On Wednesday, Judge Furman granted a permanent injunction against an Executive Order imposing civil and criminal penalties on those who provide “services” to certain persons associated with the International Criminal Court (“ICC”). The plaintiffs, two law professors, had in the past submitted amicus briefs in support of the ICC, conducted trainings, and advised certain ICC individuals. Consistent with a 2020 decision from Judge Failla concerning a similar Executive Order (subsequently withdrawn in the Biden administration), Judge Furman determined that the new Order was “content-based” and therefore subject to strict scrutiny. As Judge Furman explained, “Plaintiffs are free to speak if their speech does not have the function or purpose of benefitting [the head of the ICC’s Office of the Prosecutor]; but they are subject to civil and criminal penalties if it does have that function or purpose.”

The Court found the government’s arguments to the contrary “unpersuasive”:

[The government’s] primary response is that the 2025 Order does not regulate protected speech. Its support for that statement? An excerpt from the OFAC website’s Frequently Asked Questions page stating that “OFAC does not sanction persons for their engagement in activities subject to U.S. constitutional
protection, such as protected speech . . . .” Plaintiffs’ First Amendment rights cannot be defeated by the Government’s professions of good will. Indeed, in United States v. Stevens, 559 U.S. 460, 480 (2010), the Government vigorously declared that it enforced the statute at issue narrowly so as not to sweep in any protected expression, but the Supreme Court was unmoved by its assurances. “The First Amendment,” the Court declared, “protects against the Government; it does not leave us at the mercy of noblesse oblige. We would not uphold an unconstitutional statute merely because the Government promised to use it responsibly.” Just so here.
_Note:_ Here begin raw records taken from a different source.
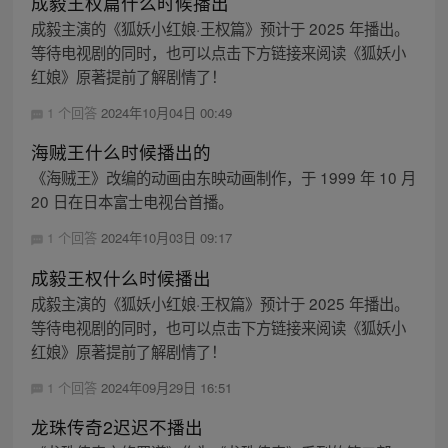
成毅王权篇什么时候播出
成毅主演的《狐妖小红娘·王权篇》预计于 2025 年播出。
等待电视剧的同时，也可以点击下方链接来阅读《狐妖小
红娘》原著提前了解剧情了！
1 个回答
2024年10月04日 00:49
海贼王什么时候播出的
《海贼王》改编的动画由东映动画制作，于 1999 年 10 月
20 日在日本富士电视台首播。
1 个回答
2024年10月03日 09:17
成毅王权什么时候播出
成毅主演的《狐妖小红娘·王权篇》预计于 2025 年播出。
等待电视剧的同时，也可以点击下方链接来阅读《狐妖小
红娘》原著提前了解剧情了！
1 个回答
2024年09月29日 16:51
龙珠传奇2迟迟不播出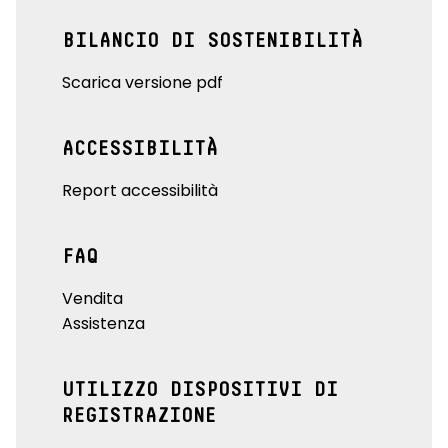
BILANCIO DI SOSTENIBILITÀ
Scarica versione pdf
ACCESSIBILITÀ
Report accessibilità
FAQ
Vendita
Assistenza
UTILIZZO DISPOSITIVI DI
REGISTRAZIONE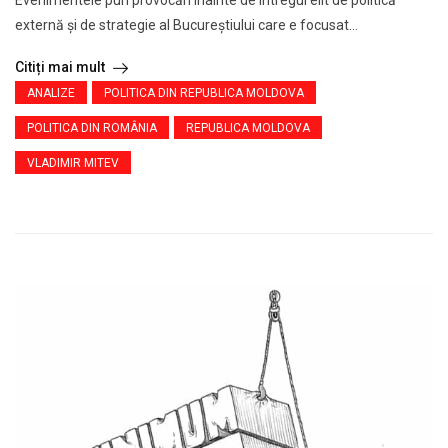
Evenimentele pun provocări înainte de întregul elit de politică
externă și de strategie al Bucureștiului care e focusat...
Citiți mai mult
ANALIZE
POLITICA DIN REPUBLICA MOLDOVA
POLITICA DIN ROMÂNIA
REPUBLICA MOLDOVA
VLADIMIR MITEV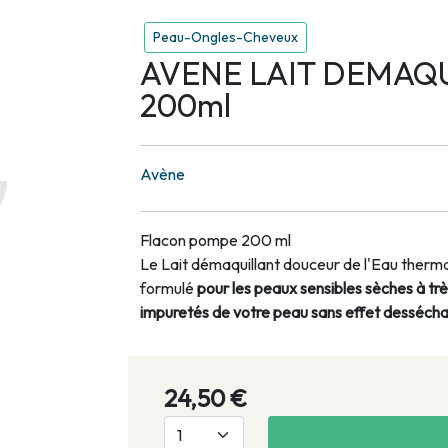
Peau-Ongles-Cheveux
AVENE LAIT DEMAQ
200ml
Avène
Flacon pompe 200 ml
Le Lait démaquillant douceur de l'Eau therm
formulé
pour les peaux sensibles sèches à tr
impuretés de votre peau sans effet dessécha
24,50 €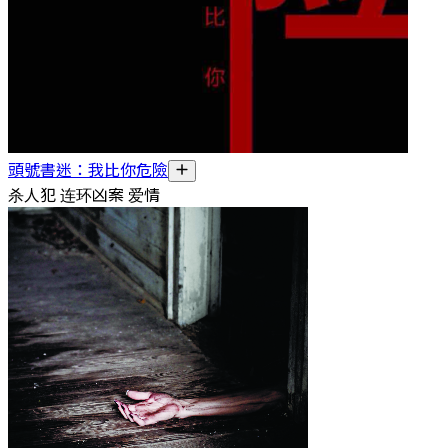
頭號書迷：我比你危險
杀人犯 连环凶案 爱情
Being content-based, the 2025 Order “is thus presumptively unconstitutional.” Examining the scope of the 2025 Order, the Court held that it could not overcome that presumption because it was not narrowly tailored so as to serve compelling state interests. The Court explained:

The Government’s national security argument does not withstand strict scrutiny because it is overinclusive. In the Government’s words, “[b]y sanctioning [the head of the Office of the Prosecutor], the Government is seeking to deter him from continuing to attempt to exercise jurisdiction over the personnel of the United States and its allies without consent.” But it is undisputed that Plaintiffs want to engage in speech that is unrelated to the Government’s interest in shielding protected persons from ICC prosecution. In fact, the terms of the Order seemingly bar Plaintiffs from providing speech-based services even in connection with ICC prosecutions that the United States purportedly supports. Plaintiffs cite, for example, speech-based services to assist the ICC’s investigative and prosecutorial work in Ukraine, the Democratic Republic of Congo, the Central African Republic, Sudan, Libya, and Mali — work that has previously enjoyed the support of the United States.